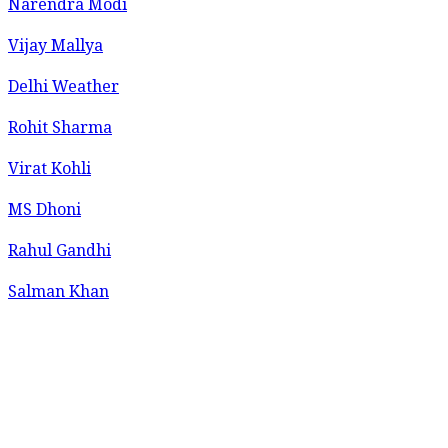
Narendra Modi
Vijay Mallya
Delhi Weather
Rohit Sharma
Virat Kohli
MS Dhoni
Rahul Gandhi
Salman Khan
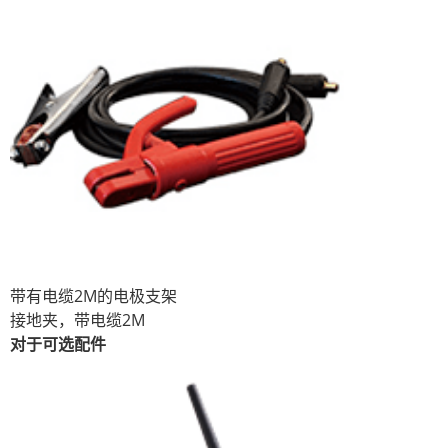
带有电缆2M的电极支架
接地夹，带电缆2M
对于可选配件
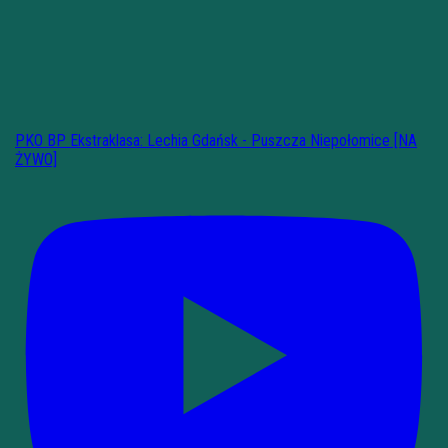
PKO BP Ekstraklasa: Lechia Gdańsk - Puszcza Niepołomice [NA
ŻYWO]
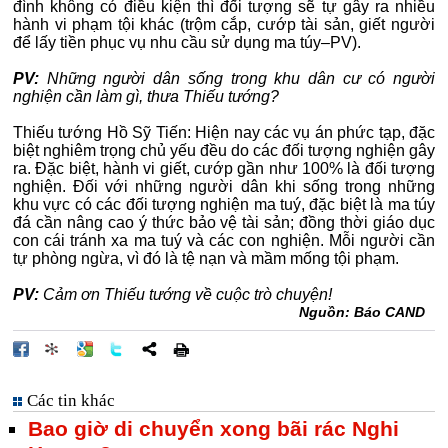
đình không có điều kiện thì đối tượng sẽ tự gây ra nhiều
hành vi phạm tội khác (trộm cắp, cướp tài sản, giết người
để lấy tiền phục vụ nhu cầu sử dụng ma túy–PV).
PV:
Những người dân sống trong khu dân cư có người
nghiện cần làm gì, thưa Thiếu tướng?
Thiếu tướng Hồ Sỹ Tiến: Hiện nay các vụ án phức tạp, đặc
biệt nghiêm trọng chủ yếu đều do các đối tượng nghiện gây
ra. Đặc biệt, hành vi giết, cướp gần như 100% là đối tượng
nghiện. Đối với những người dân khi sống trong những
khu vực có các đối tượng nghiện ma tuý, đặc biệt là ma túy
đá cần nâng cao ý thức bảo vệ tài sản; đồng thời giáo dục
con cái tránh xa ma tuý và các con nghiện. Mỗi người cần
tự phòng ngừa, vì đó là tệ nạn và mầm mống tội phạm.
PV:
Cảm ơn Thiếu tướng về cuộc trò chuyện!
Nguồn: Báo CAND
Các tin khác
Bao giờ di chuyển xong bãi rác Nghi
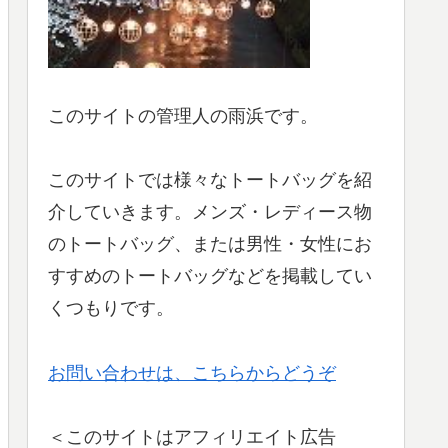
このサイトの管理人の雨浜です。
このサイトでは様々なトートバッグを紹
介していきます。メンズ・レディース物
のトートバッグ、または男性・女性にお
すすめのトートバッグなどを掲載してい
くつもりです。
お問い合わせは、こちらからどうぞ
＜このサイトはアフィリエイト広告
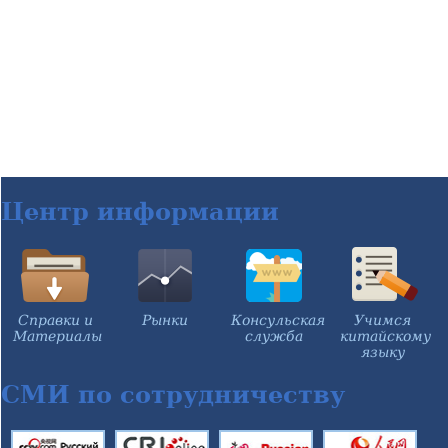
Центр информации
Справки и
Рынки
Консульская
Учимся
Материалы
служба
китайскому
языку
СМИ по сотрудничеству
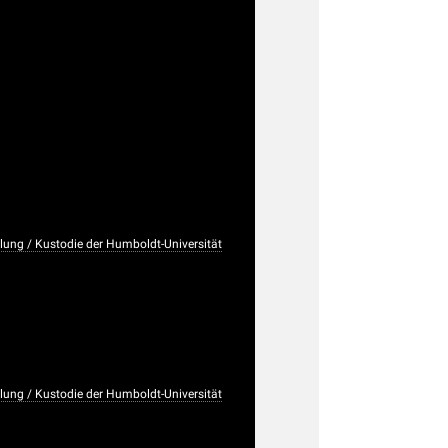
ng / Kustodie der Humboldt-Universität
ng / Kustodie der Humboldt-Universität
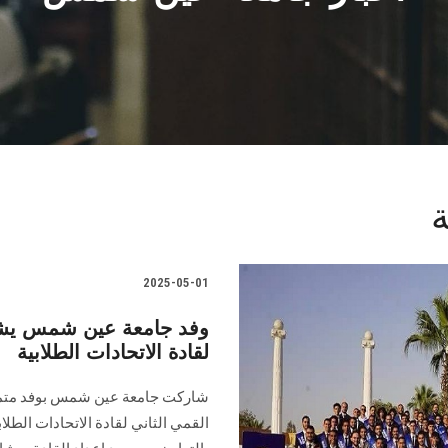
2025-05-01
وفد جامعة عين شمس يشار
لقادة الاتحادات الطلابية
شاركت جامعة عين شمس بوفد متميز 
القمي الثاني لقادة الاتحادات الطلا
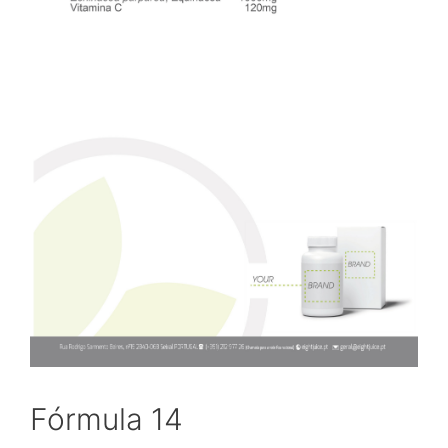
Fórmula 14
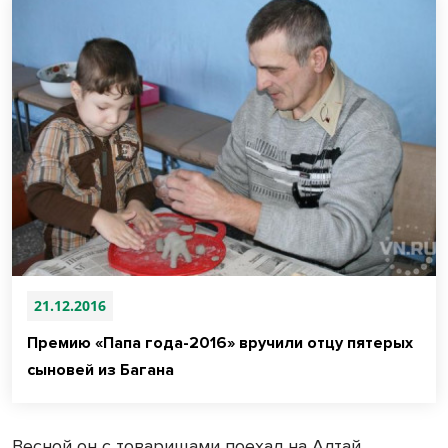
21.12.2016
Премию «Папа года-2016» вручили отцу пятерых
сыновей из Багана
Весной он с товарищами поехал на Алтай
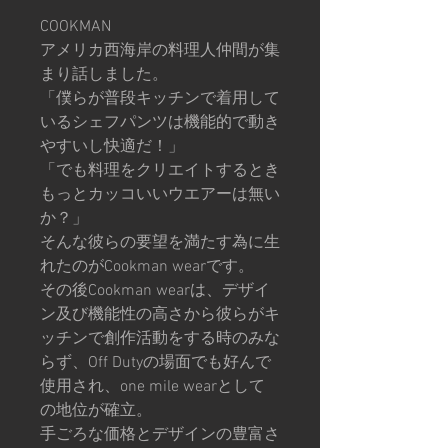
COOKMAN
アメリカ西海岸の料理人仲間が集
まり話しました。
「僕らが普段キッチンで着用して
いるシェフパンツは機能的で動き
やすいし快適だ！」
「でも料理をクリエイトするとき
もっとカッコいいウエアーは無い
か？」
そんな彼らの要望を満たす為に生
れたのがCookman wearです。
その後Cookman wearは、デザイ
ン及び機能性の高さから彼らがキ
ッチンで創作活動をする時のみな
らず、Off Dutyの場面でも好んで
使用され、one mile wearとして
の地位が確立。
手ごろな価格とデザインの豊富さ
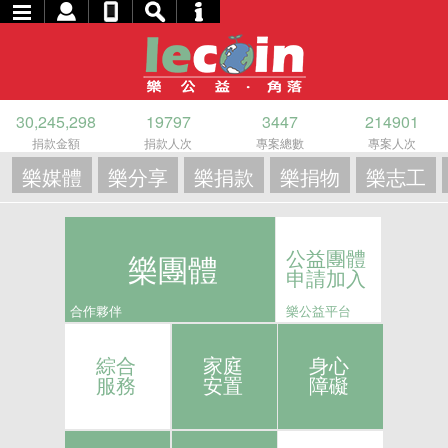
30,245,298
19797
3447
214901
捐款金額
捐款人次
專案總數
專案人次
樂媒體
樂分享
樂捐款
樂捐物
樂志工
公益團體
樂團體
申請加入
合作夥伴
樂公益平台
綜合
家庭
身心
服務
安置
障礙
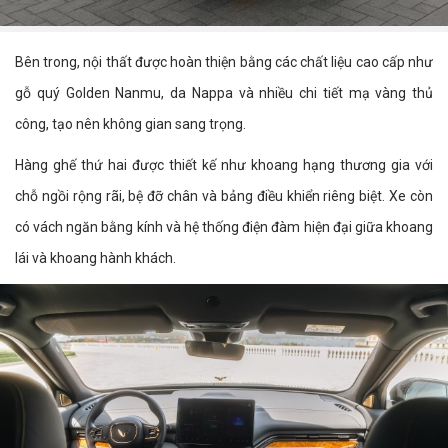
Bên trong, nội thất được hoàn thiện bằng các chất liệu cao cấp như
gỗ quý Golden Nanmu, da Nappa và nhiều chi tiết mạ vàng thủ
công, tạo nên không gian sang trọng.
Hàng ghế thứ hai được thiết kế như khoang hạng thương gia với
chỗ ngồi rộng rãi, bệ đỡ chân và bảng điều khiển riêng biệt. Xe còn
có vách ngăn bằng kính và hệ thống điện đàm hiện đại giữa khoang
lái và khoang hành khách.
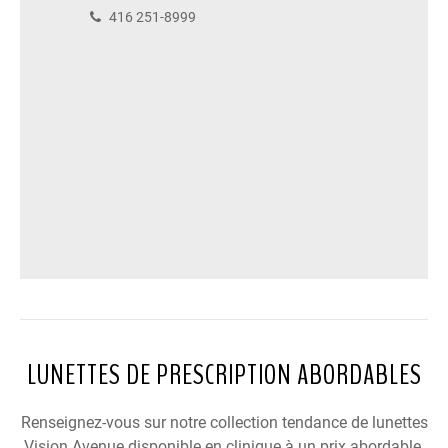
416 251-8999
LUNETTES DE PRESCRIPTION ABORDABLES
Renseignez-vous sur notre collection tendance de lunettes
Vision Avenue disponible en clinique à un prix abordable.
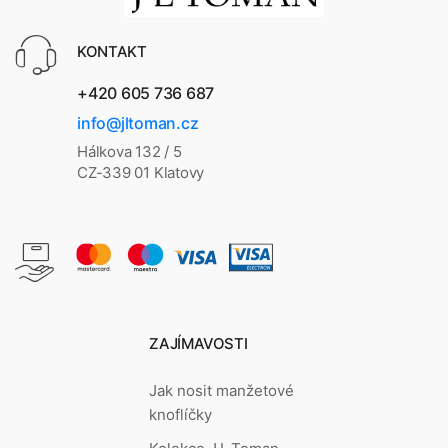
KONTAKT
+420 605 736 687
info@jltoman.cz
Hálkova 132 / 5
CZ-339 01 Klatovy
ZAJÍMAVOSTI
Jak nosit manžetové
knoflíčky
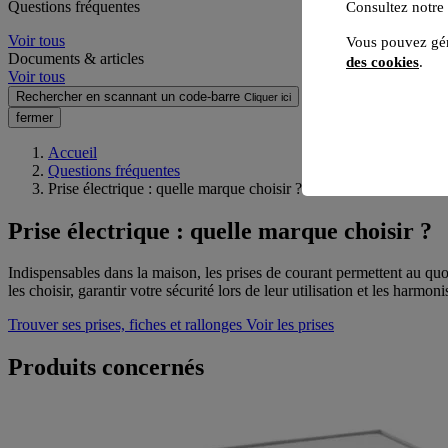
Questions fréquentes
Consultez notre
Voir tous
Vous pouvez gér
Documents & articles
des cookies
.
Voir tous
Rechercher en scannant un code-barre
Cliquer ici
fermer
Accueil
Questions fréquentes
Prise électrique : quelle marque choisir ?
Prise électrique : quelle marque choisir ?
Indispensables dans la maison, les prises de courant permettent au quot
les choisir, garantir votre sécurité lors de leur utilisation et les harm
Trouver ses prises, fiches et rallonges
Voir les prises
Produits concernés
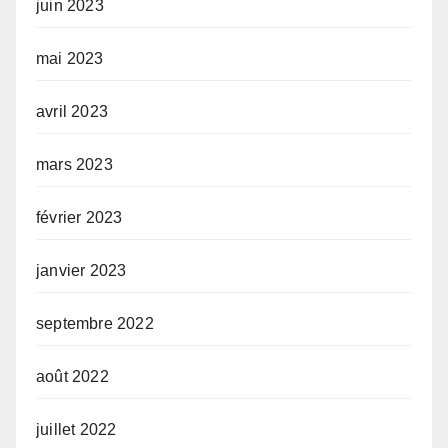
juin 2023
mai 2023
avril 2023
mars 2023
février 2023
janvier 2023
septembre 2022
août 2022
juillet 2022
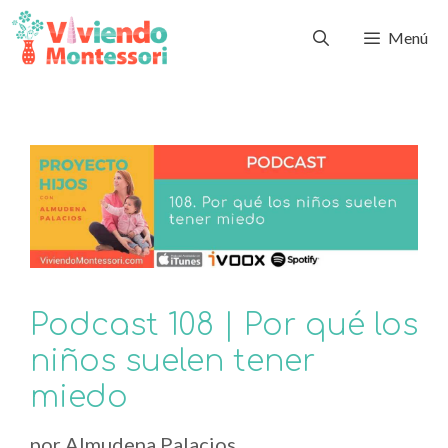
Menú
Podcast 108 | Por qué los
niños suelen tener
miedo
por
Almudena Palacios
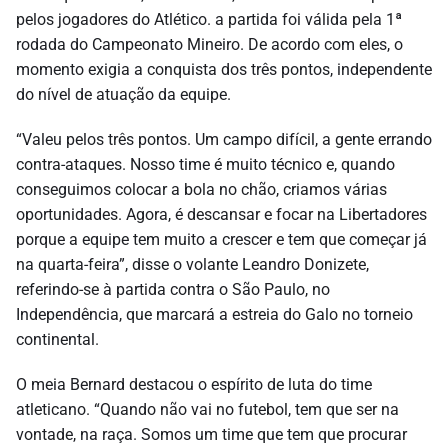
pelos jogadores do Atlético. a partida foi válida pela 1ª
rodada do Campeonato Mineiro. De acordo com eles, o
momento exigia a conquista dos três pontos, independente
do nível de atuação da equipe.
“Valeu pelos três pontos. Um campo difícil, a gente errando
contra-ataques. Nosso time é muito técnico e, quando
conseguimos colocar a bola no chão, criamos várias
oportunidades. Agora, é descansar e focar na Libertadores
porque a equipe tem muito a crescer e tem que começar já
na quarta-feira”, disse o volante Leandro Donizete,
referindo-se à partida contra o São Paulo, no
Independência, que marcará a estreia do Galo no torneio
continental.
O meia Bernard destacou o espírito de luta do time
atleticano. “Quando não vai no futebol, tem que ser na
vontade, na raça. Somos um time que tem que procurar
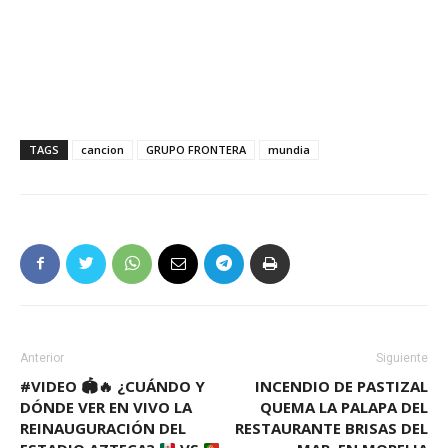
TAGS
cancion
GRUPO FRONTERA
mundia
Anterior
Siguiente
#VIDEO
🏟️
🔥
¿CUÁNDO Y
INCENDIO DE PASTIZAL
DÓNDE VER EN VIVO LA
QUEMA LA PALAPA DEL
REINAUGURACIÓN DEL
RESTAURANTE BRISAS DEL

--------------------------------

Task brief:
Output nothing except the lines from the one containing "rodada do Campeonato" through the final line of the entries, repeated exactly and free of pictures.

Solution below:
rodada do Campeonato Mineiro. De acordo com eles, o
momento exigia a conquista dos três pontos, independente
do nível de atuação da equipe.
“Valeu pelos três pontos. Um campo difícil, a gente errando
contra-ataques. Nosso time é muito técnico e, quando
conseguimos colocar a bola no chão, criamos várias
oportunidades. Agora, é descansar e focar na Libertadores
porque a equipe tem muito a crescer e tem que começar já
na quarta-feira”, disse o volante Leandro Donizete,
referindo-se à partida contra o São Paulo, no
Independência, que marcará a estreia do Galo no torneio
continental.
O meia Bernard destacou o espírito de luta do time
atleticano. “Quando não vai no futebol, tem que ser na
vontade, na raça. Somos um time que tem que procurar
TAGS
cancion
GRUPO FRONTERA
mundia
Anterior
Siguiente
#VIDEO
🏟️
🔥
¿CUÁNDO Y
INCENDIO DE PASTIZAL
DÓNDE VER EN VIVO LA
QUEMA LA PALAPA DEL
REINAUGURACIÓN DEL
RESTAURANTE BRISAS DEL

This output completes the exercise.